“Surely you have had more adventures than any man in Germany. When I think of the time that you spent in Turkey with a drunken guide who was bitten by a mad dog and fell over a precipice into a field of attar of roses, I lament that you have not written a book.”

“Time—time. I am getting a few notes together. And now that you are here we shall renew our quiet little talks after supper. Yes? It is necessary and pleasant for a man to find relaxation in the company of women occasionally.”

“Indeed I realise that. Even here your life is too strenuous—you are so sought after—so admired. It was just the same with my dear husband. He was a tall, beautiful man, and sometimes in the evening he would come down into the kitchen and say: ‘Wife, I would like to be stupid for two minutes.’ Nothing rested him so much then as for me to stroke his head.”

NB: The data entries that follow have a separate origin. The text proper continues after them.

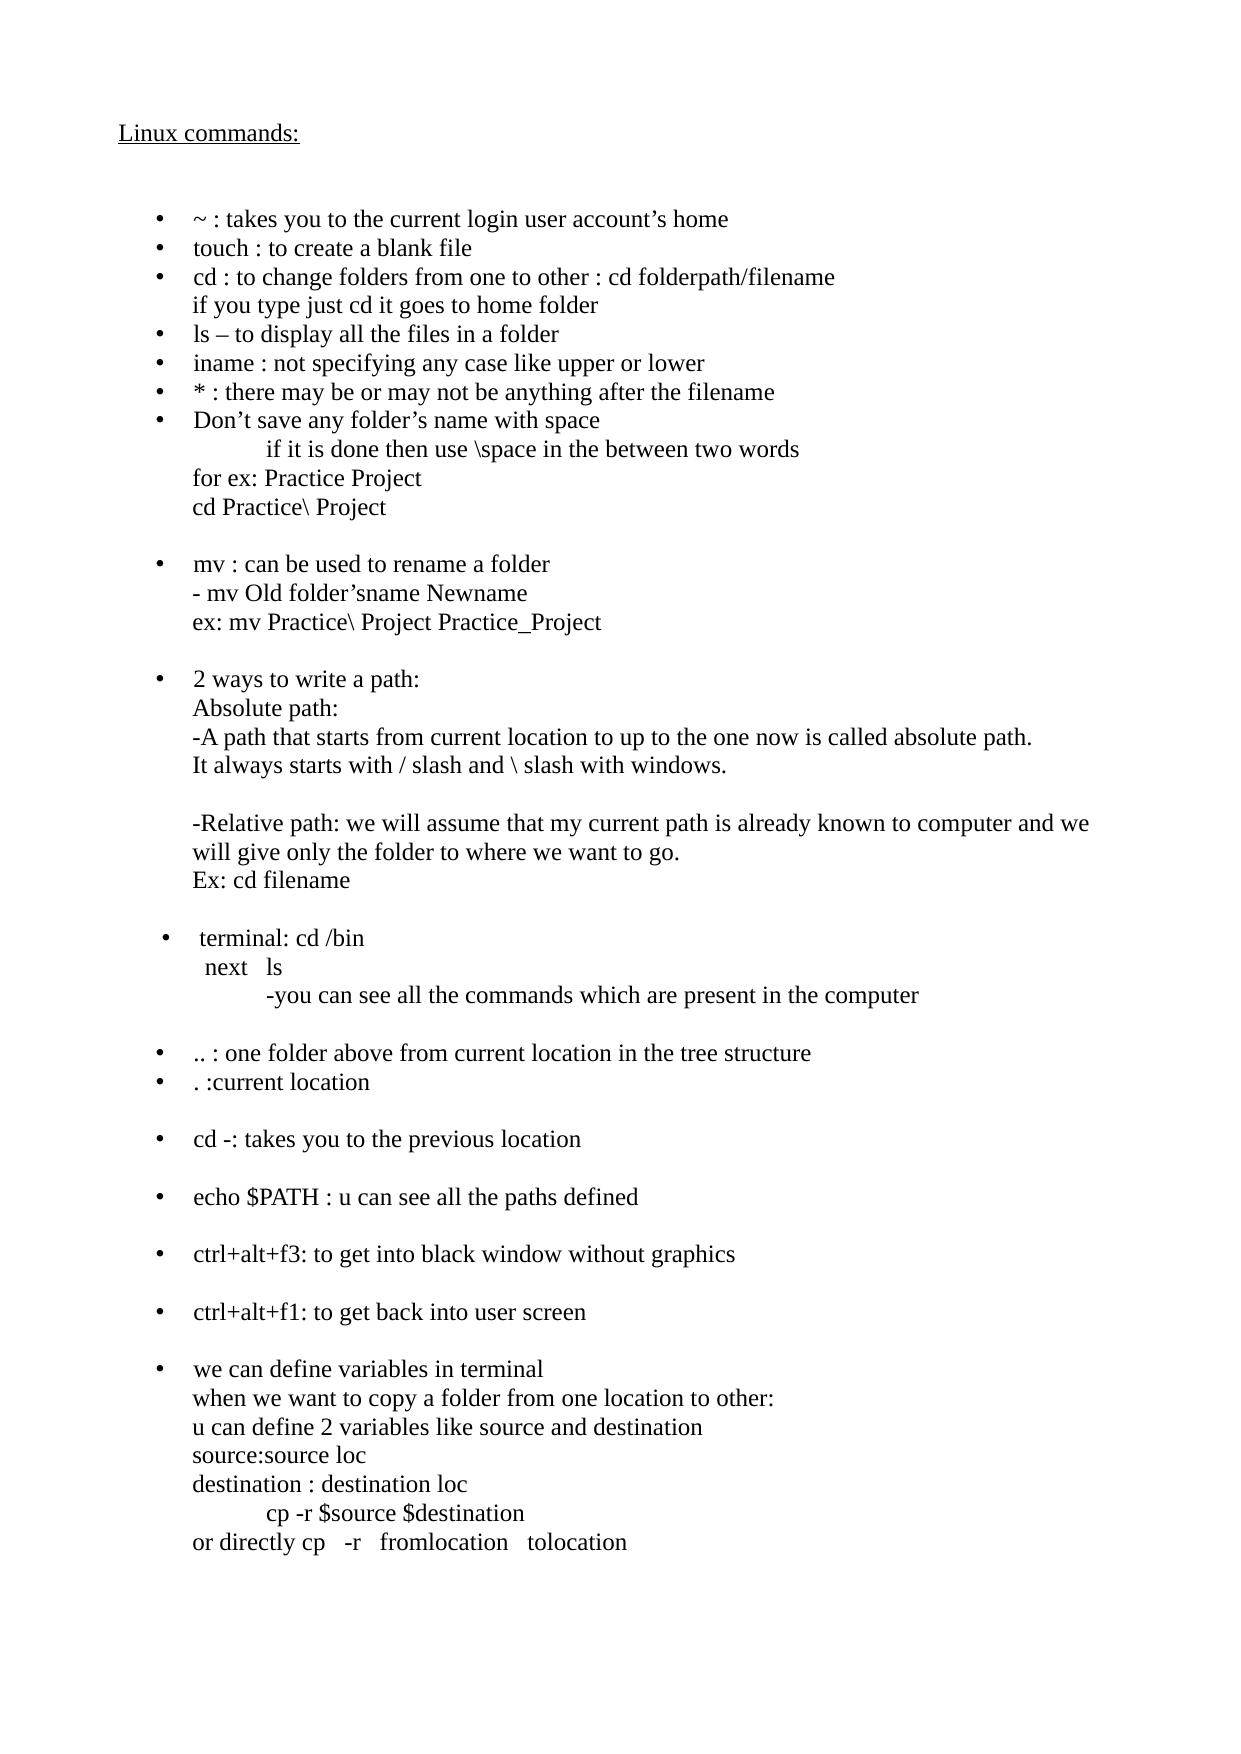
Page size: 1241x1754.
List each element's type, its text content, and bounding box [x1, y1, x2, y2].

text destination : destination loc [118, 1469, 1122, 1498]
list Don’t save any folder’s name with space [156, 406, 1122, 434]
text u can define 2 variables like source and destination [118, 1412, 1122, 1441]
list .. : one folder above from current location in the tree structure [156, 1038, 1122, 1067]
text if you type just cd it goes to home folder [118, 291, 1122, 319]
text Ex: cd filename [118, 866, 1122, 894]
list 2 ways to write a path: [156, 664, 1122, 693]
text or directly cp -r fromlocation tolocation [118, 1527, 1122, 1556]
text if it is done then use \space in the between two words [118, 434, 1122, 463]
text - mv Old folder’sname Newname [118, 578, 1122, 607]
list mv : can be used to rename a folder [156, 549, 1122, 578]
text source:source loc [118, 1441, 1122, 1469]
text -you can see all the commands which are present in the computer [118, 981, 1122, 1009]
text cp -r $source $destination [118, 1498, 1122, 1527]
list we can define variables in terminal [156, 1354, 1122, 1383]
list . :current location [156, 1067, 1122, 1096]
text Absolute path: [118, 693, 1122, 722]
text for ex: Practice Project [118, 463, 1122, 492]
text when we want to copy a folder from one location to other: [118, 1383, 1122, 1412]
list touch : to create a blank file [156, 233, 1122, 262]
text next ls [118, 952, 1122, 981]
list iname : not specifying any case like upper or lower [156, 348, 1122, 377]
list ctrl+alt+f3: to get into black window without graphics [156, 1239, 1122, 1268]
text ex: mv Practice\ Project Practice_Project [118, 607, 1122, 636]
list ~ : takes you to the current login user account’s home [156, 204, 1122, 233]
list terminal: cd /bin [162, 923, 1122, 952]
text cd Practice\ Project [118, 492, 1122, 521]
list ls – to display all the files in a folder [156, 319, 1122, 348]
text -Relative path: we will assume that my current path is already known to computer and we will give only the folder to where we want to go. [118, 808, 1122, 866]
list ctrl+alt+f1: to get back into user screen [156, 1297, 1122, 1326]
text -A path that starts from current location to up to the one now is called absolute path. [118, 722, 1122, 751]
text Linux commands: [118, 118, 1122, 176]
list cd -: takes you to the previous location [156, 1124, 1122, 1153]
list * : there may be or may not be anything after the filename [156, 377, 1122, 406]
text It always starts with / slash and \ slash with windows. [118, 751, 1122, 779]
list cd : to change folders from one to other : cd folderpath/filename [156, 262, 1122, 291]
list echo $PATH : u can see all the paths defined [156, 1182, 1122, 1211]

The Herr Rat’s bald pate glistening in the sunlight seemed symbolical of the sad absence of a wife.

I began to wonder as to the nature of these quiet little after-supper talks. How could one play Delilah to so shorn a Samson?

“Herr Hoffmann from Berlin arrived yesterday,” said the Herr Rat.

“That young man I refuse to converse with. He told me last year that he had stayed in France in an hotel where they did not have serviettes; what a place it must have been! In Austria even the cabmen have serviettes. Also I have heard that he discussed ‘free love’ with Bertha as she was sweeping his room. I am not accustomed to such company. I had suspected him for a long time.”

“Young blood,” answered the Herr Rat genially. “I have had several disputes with him—you have heard them—is it not so?” turning to me.

“A great many,” I said, smiling.

“Doubtless you too consider me behind the times. I make no secret of my age; I am sixty-nine; but you must have surely observed how impossible it was for him to speak at all when I raised my voice.”